Kiriko Mechanicus: Je la cadre comme ça
Dix-huit jeunes auteurs et autrices ont donné vie à des objets du XIXe siècle provenant du Rijksmuseum. Ils et elles se sont inspiré·es de la question suivante: que voyez-vous lorsque vous regardez ces objets en portant attention au travail invisible?
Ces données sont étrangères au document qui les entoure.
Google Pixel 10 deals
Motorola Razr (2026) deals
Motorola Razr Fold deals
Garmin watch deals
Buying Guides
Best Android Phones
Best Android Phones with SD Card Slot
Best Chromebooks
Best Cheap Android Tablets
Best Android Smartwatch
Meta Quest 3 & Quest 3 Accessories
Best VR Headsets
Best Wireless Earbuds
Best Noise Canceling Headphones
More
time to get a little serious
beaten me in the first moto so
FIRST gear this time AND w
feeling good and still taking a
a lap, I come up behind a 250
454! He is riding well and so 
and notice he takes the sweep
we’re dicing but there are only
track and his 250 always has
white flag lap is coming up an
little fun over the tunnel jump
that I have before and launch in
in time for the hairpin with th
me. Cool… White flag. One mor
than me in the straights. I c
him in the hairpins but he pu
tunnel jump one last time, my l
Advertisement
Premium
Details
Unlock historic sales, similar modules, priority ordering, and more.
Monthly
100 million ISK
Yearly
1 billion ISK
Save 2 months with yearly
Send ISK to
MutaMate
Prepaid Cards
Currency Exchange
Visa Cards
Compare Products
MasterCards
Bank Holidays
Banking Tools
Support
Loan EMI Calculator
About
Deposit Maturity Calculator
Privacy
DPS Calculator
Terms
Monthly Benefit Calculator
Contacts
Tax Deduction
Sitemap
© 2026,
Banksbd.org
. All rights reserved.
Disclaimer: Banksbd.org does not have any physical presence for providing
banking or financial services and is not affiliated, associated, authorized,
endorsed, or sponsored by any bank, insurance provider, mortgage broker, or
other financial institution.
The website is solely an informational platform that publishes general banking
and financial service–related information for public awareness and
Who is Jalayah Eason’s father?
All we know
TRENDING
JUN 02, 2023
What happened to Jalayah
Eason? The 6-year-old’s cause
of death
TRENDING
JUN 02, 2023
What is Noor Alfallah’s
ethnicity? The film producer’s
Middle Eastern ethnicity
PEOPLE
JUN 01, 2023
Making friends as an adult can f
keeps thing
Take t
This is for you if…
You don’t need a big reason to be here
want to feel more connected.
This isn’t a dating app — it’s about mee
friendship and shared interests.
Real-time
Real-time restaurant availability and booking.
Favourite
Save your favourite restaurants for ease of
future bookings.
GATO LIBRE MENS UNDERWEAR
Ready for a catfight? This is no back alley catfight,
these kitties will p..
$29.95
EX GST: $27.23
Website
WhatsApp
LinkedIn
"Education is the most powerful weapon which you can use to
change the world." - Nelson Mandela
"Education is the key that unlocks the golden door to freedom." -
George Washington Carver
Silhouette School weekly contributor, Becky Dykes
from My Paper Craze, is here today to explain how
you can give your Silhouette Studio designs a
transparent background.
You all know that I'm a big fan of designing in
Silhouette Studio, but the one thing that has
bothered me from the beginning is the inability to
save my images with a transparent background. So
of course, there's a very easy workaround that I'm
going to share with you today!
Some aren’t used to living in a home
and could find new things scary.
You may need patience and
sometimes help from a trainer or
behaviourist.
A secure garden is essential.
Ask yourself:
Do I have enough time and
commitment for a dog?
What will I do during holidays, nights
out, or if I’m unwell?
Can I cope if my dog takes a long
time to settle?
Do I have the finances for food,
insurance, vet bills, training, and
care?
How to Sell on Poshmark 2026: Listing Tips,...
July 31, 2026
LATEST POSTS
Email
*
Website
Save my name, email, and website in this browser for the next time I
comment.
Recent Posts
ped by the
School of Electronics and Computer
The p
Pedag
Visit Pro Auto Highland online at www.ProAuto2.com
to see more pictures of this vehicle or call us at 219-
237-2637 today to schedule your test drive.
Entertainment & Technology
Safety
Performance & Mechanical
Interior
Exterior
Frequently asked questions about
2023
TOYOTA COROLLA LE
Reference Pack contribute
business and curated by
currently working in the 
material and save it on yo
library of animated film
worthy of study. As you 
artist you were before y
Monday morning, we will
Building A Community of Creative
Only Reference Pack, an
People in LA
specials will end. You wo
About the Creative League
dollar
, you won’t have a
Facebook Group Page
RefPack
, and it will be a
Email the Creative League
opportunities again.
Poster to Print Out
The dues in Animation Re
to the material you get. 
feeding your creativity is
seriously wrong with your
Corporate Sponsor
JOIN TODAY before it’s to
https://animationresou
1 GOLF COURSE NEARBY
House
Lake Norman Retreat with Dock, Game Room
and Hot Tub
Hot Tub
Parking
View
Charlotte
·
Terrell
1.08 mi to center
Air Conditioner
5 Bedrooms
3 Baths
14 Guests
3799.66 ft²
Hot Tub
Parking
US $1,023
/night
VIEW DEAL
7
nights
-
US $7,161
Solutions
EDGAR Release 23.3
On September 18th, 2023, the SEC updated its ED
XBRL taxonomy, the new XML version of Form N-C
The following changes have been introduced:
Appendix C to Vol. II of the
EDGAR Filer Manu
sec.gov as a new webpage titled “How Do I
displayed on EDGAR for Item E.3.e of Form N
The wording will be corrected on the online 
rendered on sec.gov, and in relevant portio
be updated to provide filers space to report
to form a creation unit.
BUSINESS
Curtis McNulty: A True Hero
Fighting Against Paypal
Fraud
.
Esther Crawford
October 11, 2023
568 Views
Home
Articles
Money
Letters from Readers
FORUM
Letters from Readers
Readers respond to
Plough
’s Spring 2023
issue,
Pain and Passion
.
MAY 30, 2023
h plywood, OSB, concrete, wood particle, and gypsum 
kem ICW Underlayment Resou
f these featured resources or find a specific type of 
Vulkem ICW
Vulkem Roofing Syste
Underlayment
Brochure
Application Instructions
Avec Kiriko Mechanicus, nous nous intéressons au tableau Fille en kimono blanc peint par George Hendrik Breitner en 1894. «Nous n’avons pas besoin de mots, pas vrai, poupée. Enlève-moi donc ce truc.»
© Collectie Rijksmuseum, Amsterdam
Je la cadre comme ça
#1
Merci beaucoup, brave petite.
Tu es magnifique.
Combien de temps as-tu posé pour nous? Ma pauvre.
Ce n’était sans doute guère confortable, mais nous t’en sommes reconnaissants. Tu es un amour.
La pose est réussie et l’image, un succès. Ton tableau est accroché dans la grande salle!
Nous allons te regarder.
#2
Belle robe, à propos. Magnifiques, ces plis. Si je pouvais choisir un recoin dans l’immense habit, je me nicherais dans ta manche tombante, qui pendouille, inerte, le long de tes hanches. On dirait une sorte de bon et long chausson aux pommes. Ta pâte feuilletée satinée ne demande qu’à être farcie de corps chaud, à nous d’y remédier.
#3
Pardon d’être si direct. En tant que spectateur, je m’applique en priorité à remplir ma mission, bien sûr, c’est-à-dire convoiter ta poche ventrale. Peux-tu m’offrir le nid chaud et douillet de ta manche?
Chérie.
Je veux aménager ma chambre dans tes habits.
Je veux des murs de soie et vivre sous ton aisselle.
Je veux transformer ta tenue en tapis et je veux m’étendre dessus. Je veux m’étendre sur toi.
#4
Tu es une poche ventrale et
je veux être en toi.
#5
Entre tes dents, tu nous chuchotes encore quelques mots inintelligibles que nous ne comprenons pas. Peu importe. Personne ne sait ce que tu as dit, mais ce que disent tes yeux me suffit. Fille en costume.
Peut-être vas-tu nous montrer tes épaules, tout à l’heure.
Tout ce qu’on demande à un kimono, c’est de pouvoir l’enlever à la fin, non?
#6
Tu es un grand tissu de soie doté de deux yeux sombres qui me considèrent avec complaisance. Je ne peux te comprendre, mais tes yeux veulent savoir si tu peux transpirer pour moi. Bien sûr, trésor. Il suffit de demander. Pardon, tu ne me comprends pas, bien sûr. Si seulement tu avais pu me le demander. Mais tes yeux disent tout.
Nous n’avons pas besoin de mots, pas vrai, poupée. Enlève-moi donc ce truc.
Au fait, mon nom est Tom.
Ou Ewart.
Ou Berend.
Ou Sander.
Ou Florian.
Ou Mark.
Ou Felix.
Ou Bas.
Ou Abel.
Ou Roderick.
Ou Freek.
Ou Geert.
Ou Karel.
Ou Storm.
Ou Vincent.
Ou Dick.
Mais bien sûr, tu ne comprends rien de tout ça non plus.
Je m’en vais te le raconter quand même.
Un jour, j’avais rendez-vous avec la fille en kimono. Enfin, elle ne portait pas de kimono, mais ses longs cheveux noirs et ses grands yeux marron innocents me donnaient l’impression qu’elle aurait pu
être la fille en kimono blanc. Elle était avec moi, mais surtout très loin d’ici. Elle était ce que je n’avais pas encore eu, ses yeux aussi grands et marron que les tiens. J’ai toujours voulu épouser une femme en kimono blanc.
Peut-être que ça a commencé avec toi, poupée.
Tu as de beaux yeux. Mais bien sûr, tu ne comprends pas.